▶ Your assignment: From the first entry to the last, copy the material exactly as it stands.

▶ Supplied records:

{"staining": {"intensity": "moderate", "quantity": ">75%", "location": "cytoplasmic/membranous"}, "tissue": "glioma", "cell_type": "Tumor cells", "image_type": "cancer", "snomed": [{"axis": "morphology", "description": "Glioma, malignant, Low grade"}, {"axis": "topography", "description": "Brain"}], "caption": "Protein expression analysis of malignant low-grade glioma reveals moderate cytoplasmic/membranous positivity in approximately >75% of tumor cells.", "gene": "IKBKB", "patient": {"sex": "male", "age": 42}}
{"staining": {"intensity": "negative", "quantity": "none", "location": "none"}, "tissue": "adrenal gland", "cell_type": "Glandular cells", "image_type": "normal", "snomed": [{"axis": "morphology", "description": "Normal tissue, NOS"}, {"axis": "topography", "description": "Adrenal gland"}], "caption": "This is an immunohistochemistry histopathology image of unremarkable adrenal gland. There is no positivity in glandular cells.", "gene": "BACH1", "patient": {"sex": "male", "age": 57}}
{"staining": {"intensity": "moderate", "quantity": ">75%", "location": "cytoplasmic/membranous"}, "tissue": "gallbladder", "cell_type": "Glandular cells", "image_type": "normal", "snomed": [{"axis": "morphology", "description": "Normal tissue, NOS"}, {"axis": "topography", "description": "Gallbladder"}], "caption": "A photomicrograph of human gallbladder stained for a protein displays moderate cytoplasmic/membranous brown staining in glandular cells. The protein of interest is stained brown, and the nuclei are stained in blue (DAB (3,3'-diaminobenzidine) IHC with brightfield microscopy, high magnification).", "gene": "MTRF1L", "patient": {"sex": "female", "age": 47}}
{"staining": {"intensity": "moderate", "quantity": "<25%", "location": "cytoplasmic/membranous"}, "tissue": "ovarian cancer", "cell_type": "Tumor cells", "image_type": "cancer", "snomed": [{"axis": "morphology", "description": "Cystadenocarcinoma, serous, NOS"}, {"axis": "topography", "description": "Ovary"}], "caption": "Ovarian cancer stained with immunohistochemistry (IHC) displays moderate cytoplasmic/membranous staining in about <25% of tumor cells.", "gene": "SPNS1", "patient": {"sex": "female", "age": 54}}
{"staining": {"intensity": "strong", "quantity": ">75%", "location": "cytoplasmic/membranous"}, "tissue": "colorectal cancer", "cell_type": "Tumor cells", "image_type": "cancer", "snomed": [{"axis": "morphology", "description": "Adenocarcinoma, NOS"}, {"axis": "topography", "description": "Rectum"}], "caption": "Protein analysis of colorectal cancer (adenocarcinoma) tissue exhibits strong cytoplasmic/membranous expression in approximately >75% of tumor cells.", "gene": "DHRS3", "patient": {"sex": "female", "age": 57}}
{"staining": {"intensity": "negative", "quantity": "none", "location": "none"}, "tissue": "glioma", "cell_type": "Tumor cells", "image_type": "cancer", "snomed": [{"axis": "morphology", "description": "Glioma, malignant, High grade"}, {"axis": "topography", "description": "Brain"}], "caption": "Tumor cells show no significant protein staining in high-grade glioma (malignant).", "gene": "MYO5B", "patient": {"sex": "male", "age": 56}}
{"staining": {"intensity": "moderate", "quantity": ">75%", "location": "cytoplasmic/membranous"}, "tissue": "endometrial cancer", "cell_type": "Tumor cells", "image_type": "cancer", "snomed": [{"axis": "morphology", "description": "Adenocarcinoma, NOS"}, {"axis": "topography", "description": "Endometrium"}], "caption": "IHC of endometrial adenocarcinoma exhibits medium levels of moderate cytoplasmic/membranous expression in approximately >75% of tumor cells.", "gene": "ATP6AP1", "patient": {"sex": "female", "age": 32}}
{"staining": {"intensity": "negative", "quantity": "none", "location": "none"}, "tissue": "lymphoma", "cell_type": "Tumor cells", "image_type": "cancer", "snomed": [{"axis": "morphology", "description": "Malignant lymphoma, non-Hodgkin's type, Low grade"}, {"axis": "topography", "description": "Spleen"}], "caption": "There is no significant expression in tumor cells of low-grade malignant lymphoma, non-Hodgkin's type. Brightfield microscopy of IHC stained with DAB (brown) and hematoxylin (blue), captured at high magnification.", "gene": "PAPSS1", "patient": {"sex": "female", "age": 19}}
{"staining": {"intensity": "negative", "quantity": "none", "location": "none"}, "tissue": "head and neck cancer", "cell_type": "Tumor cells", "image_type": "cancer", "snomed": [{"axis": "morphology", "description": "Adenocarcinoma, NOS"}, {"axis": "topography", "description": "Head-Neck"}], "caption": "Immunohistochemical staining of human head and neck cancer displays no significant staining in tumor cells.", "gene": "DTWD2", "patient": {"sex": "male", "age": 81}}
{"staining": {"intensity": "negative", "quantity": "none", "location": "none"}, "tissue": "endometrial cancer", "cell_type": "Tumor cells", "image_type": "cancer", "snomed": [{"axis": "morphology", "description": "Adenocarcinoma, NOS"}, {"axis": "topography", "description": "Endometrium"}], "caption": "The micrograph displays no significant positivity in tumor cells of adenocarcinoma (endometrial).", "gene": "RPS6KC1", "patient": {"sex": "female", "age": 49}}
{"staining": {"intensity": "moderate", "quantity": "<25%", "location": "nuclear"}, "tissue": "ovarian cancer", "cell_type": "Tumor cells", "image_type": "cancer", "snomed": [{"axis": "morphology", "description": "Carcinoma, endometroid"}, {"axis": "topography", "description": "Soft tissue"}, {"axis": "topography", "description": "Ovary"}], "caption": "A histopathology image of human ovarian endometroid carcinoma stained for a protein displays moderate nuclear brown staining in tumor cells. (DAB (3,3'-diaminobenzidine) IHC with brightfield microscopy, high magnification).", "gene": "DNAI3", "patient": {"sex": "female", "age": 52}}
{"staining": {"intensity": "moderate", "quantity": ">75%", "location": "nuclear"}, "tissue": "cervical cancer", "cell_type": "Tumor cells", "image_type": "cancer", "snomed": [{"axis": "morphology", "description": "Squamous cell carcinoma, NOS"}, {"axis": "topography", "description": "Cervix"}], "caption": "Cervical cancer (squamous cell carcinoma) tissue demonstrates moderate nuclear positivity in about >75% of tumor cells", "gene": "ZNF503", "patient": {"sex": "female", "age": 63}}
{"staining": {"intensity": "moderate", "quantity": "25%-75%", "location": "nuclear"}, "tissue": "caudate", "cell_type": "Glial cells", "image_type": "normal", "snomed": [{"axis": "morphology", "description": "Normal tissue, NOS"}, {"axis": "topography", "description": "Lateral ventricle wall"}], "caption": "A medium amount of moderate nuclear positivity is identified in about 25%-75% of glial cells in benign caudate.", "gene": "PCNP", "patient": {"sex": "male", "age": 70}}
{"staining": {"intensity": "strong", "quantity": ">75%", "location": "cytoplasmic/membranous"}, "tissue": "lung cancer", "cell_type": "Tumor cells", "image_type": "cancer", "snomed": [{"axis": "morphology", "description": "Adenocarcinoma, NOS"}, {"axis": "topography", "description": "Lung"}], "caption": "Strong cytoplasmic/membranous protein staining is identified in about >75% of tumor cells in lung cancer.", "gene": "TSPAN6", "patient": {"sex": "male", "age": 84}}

▶ Finished task:
{"staining": {"intensity": "moderate", "quantity": ">75%", "location": "cytoplasmic/membranous"}, "tissue": "glioma", "cell_type": "Tumor cells", "image_type": "cancer", "snomed": [{"axis": "morphology", "description": "Glioma, malignant, Low grade"}, {"axis": "topography", "description": "Brain"}], "caption": "Protein expression analysis of malignant low-grade glioma reveals moderate cytoplasmic/membranous positivity in approximately >75% of tumor cells.", "gene": "IKBKB", "patient": {"sex": "male", "age": 42}}
{"staining": {"intensity": "negative", "quantity": "none", "location": "none"}, "tissue": "adrenal gland", "cell_type": "Glandular cells", "image_type": "normal", "snomed": [{"axis": "morphology", "description": "Normal tissue, NOS"}, {"axis": "topography", "description": "Adrenal gland"}], "caption": "This is an immunohistochemistry histopathology image of unremarkable adrenal gland. There is no positivity in glandular cells.", "gene": "BACH1", "patient": {"sex": "male", "age": 57}}
{"staining": {"intensity": "moderate", "quantity": ">75%", "location": "cytoplasmic/membranous"}, "tissue": "gallbladder", "cell_type": "Glandular cells", "image_type": "normal", "snomed": [{"axis": "morphology", "description": "Normal tissue, NOS"}, {"axis": "topography", "description": "Gallbladder"}], "caption": "A photomicrograph of human gallbladder stained for a protein displays moderate cytoplasmic/membranous brown staining in glandular cells. The protein of interest is stained brown, and the nuclei are stained in blue (DAB (3,3'-diaminobenzidine) IHC with brightfield microscopy, high magnification).", "gene": "MTRF1L", "patient": {"sex": "female", "age": 47}}
{"staining": {"intensity": "moderate", "quantity": "<25%", "location": "cytoplasmic/membranous"}, "tissue": "ovarian cancer", "cell_type": "Tumor cells", "image_type": "cancer", "snomed": [{"axis": "morphology", "description": "Cystadenocarcinoma, serous, NOS"}, {"axis": "topography", "description": "Ovary"}], "caption": "Ovarian cancer stained with immunohistochemistry (IHC) displays moderate cytoplasmic/membranous staining in about <25% of tumor cells.", "gene": "SPNS1", "patient": {"sex": "female", "age": 54}}
{"staining": {"intensity": "strong", "quantity": ">75%", "location": "cytoplasmic/membranous"}, "tissue": "colorectal cancer", "cell_type": "Tumor cells", "image_type": "cancer", "snomed": [{"axis": "morphology", "description": "Adenocarcinoma, NOS"}, {"axis": "topography", "description": "Rectum"}], "caption": "Protein analysis of colorectal cancer (adenocarcinoma) tissue exhibits strong cytoplasmic/membranous expression in approximately >75% of tumor cells.", "gene": "DHRS3", "patient": {"sex": "female", "age": 57}}
{"staining": {"intensity": "negative", "quantity": "none", "location": "none"}, "tissue": "glioma", "cell_type": "Tumor cells", "image_type": "cancer", "snomed": [{"axis": "morphology", "description": "Glioma, malignant, High grade"}, {"axis": "topography", "description": "Brain"}], "caption": "Tumor cells show no significant protein staining in high-grade glioma (malignant).", "gene": "MYO5B", "patient": {"sex": "male", "age": 56}}
{"staining": {"intensity": "moderate", "quantity": ">75%", "location": "cytoplasmic/membranous"}, "tissue": "endometrial cancer", "cell_type": "Tumor cells", "image_type": "cancer", "snomed": [{"axis": "morphology", "description": "Adenocarcinoma, NOS"}, {"axis": "topography", "description": "Endometrium"}], "caption": "IHC of endometrial adenocarcinoma exhibits medium levels of moderate cytoplasmic/membranous expression in approximately >75% of tumor cells.", "gene": "ATP6AP1", "patient": {"sex": "female", "age": 32}}
{"staining": {"intensity": "negative", "quantity": "none", "location": "none"}, "tissue": "lymphoma", "cell_type": "Tumor cells", "image_type": "cancer", "snomed": [{"axis": "morphology", "description": "Malignant lymphoma, non-Hodgkin's type, Low grade"}, {"axis": "topography", "description": "Spleen"}], "caption": "There is no significant expression in tumor cells of low-grade malignant lymphoma, non-Hodgkin's type. Brightfield microscopy of IHC stained with DAB (brown) and hematoxylin (blue), captured at high magnification.", "gene": "PAPSS1", "patient": {"sex": "female", "age": 19}}
{"staining": {"intensity": "negative", "quantity": "none", "location": "none"}, "tissue": "head and neck cancer", "cell_type": "Tumor cells", "image_type": "cancer", "snomed": [{"axis": "morphology", "description": "Adenocarcinoma, NOS"}, {"axis": "topography", "description": "Head-Neck"}], "caption": "Immunohistochemical staining of human head and neck cancer displays no significant staining in tumor cells.", "gene": "DTWD2", "patient": {"sex": "male", "age": 81}}
{"staining": {"intensity": "negative", "quantity": "none", "location": "none"}, "tissue": "endometrial cancer", "cell_type": "Tumor cells", "image_type": "cancer", "snomed": [{"axis": "morphology", "description": "Adenocarcinoma, NOS"}, {"axis": "topography", "description": "Endometrium"}], "caption": "The micrograph displays no significant positivity in tumor cells of adenocarcinoma (endometrial).", "gene": "RPS6KC1", "patient": {"sex": "female", "age": 49}}
{"staining": {"intensity": "moderate", "quantity": "<25%", "location": "nuclear"}, "tissue": "ovarian cancer", "cell_type": "Tumor cells", "image_type": "cancer", "snomed": [{"axis": "morphology", "description": "Carcinoma, endometroid"}, {"axis": "topography", "description": "Soft tissue"}, {"axis": "topography", "description": "Ovary"}], "caption": "A histopathology image of human ovarian endometroid carcinoma stained for a protein displays moderate nuclear brown staining in tumor cells. (DAB (3,3'-diaminobenzidine) IHC with brightfield microscopy, high magnification).", "gene": "DNAI3", "patient": {"sex": "female", "age": 52}}
{"staining": {"intensity": "moderate", "quantity": ">75%", "location": "nuclear"}, "tissue": "cervical cancer", "cell_type": "Tumor cells", "image_type": "cancer", "snomed": [{"axis": "morphology", "description": "Squamous cell carcinoma, NOS"}, {"axis": "topography", "description": "Cervix"}], "caption": "Cervical cancer (squamous cell carcinoma) tissue demonstrates moderate nuclear positivity in about >75% of tumor cells", "gene": "ZNF503", "patient": {"sex": "female", "age": 63}}
{"staining": {"intensity": "moderate", "quantity": "25%-75%", "location": "nuclear"}, "tissue": "caudate", "cell_type": "Glial cells", "image_type": "normal", "snomed": [{"axis": "morphology", "description": "Normal tissue, NOS"}, {"axis": "topography", "description": "Lateral ventricle wall"}], "caption": "A medium amount of moderate nuclear positivity is identified in about 25%-75% of glial cells in benign caudate.", "gene": "PCNP", "patient": {"sex": "male", "age": 70}}
{"staining": {"intensity": "strong", "quantity": ">75%", "location": "cytoplasmic/membranous"}, "tissue": "lung cancer", "cell_type": "Tumor cells", "image_type": "cancer", "snomed": [{"axis": "morphology", "description": "Adenocarcinoma, NOS"}, {"axis": "topography", "description": "Lung"}], "caption": "Strong cytoplasmic/membranous protein staining is identified in about >75% of tumor cells in lung cancer.", "gene": "TSPAN6", "patient": {"sex": "male", "age": 84}}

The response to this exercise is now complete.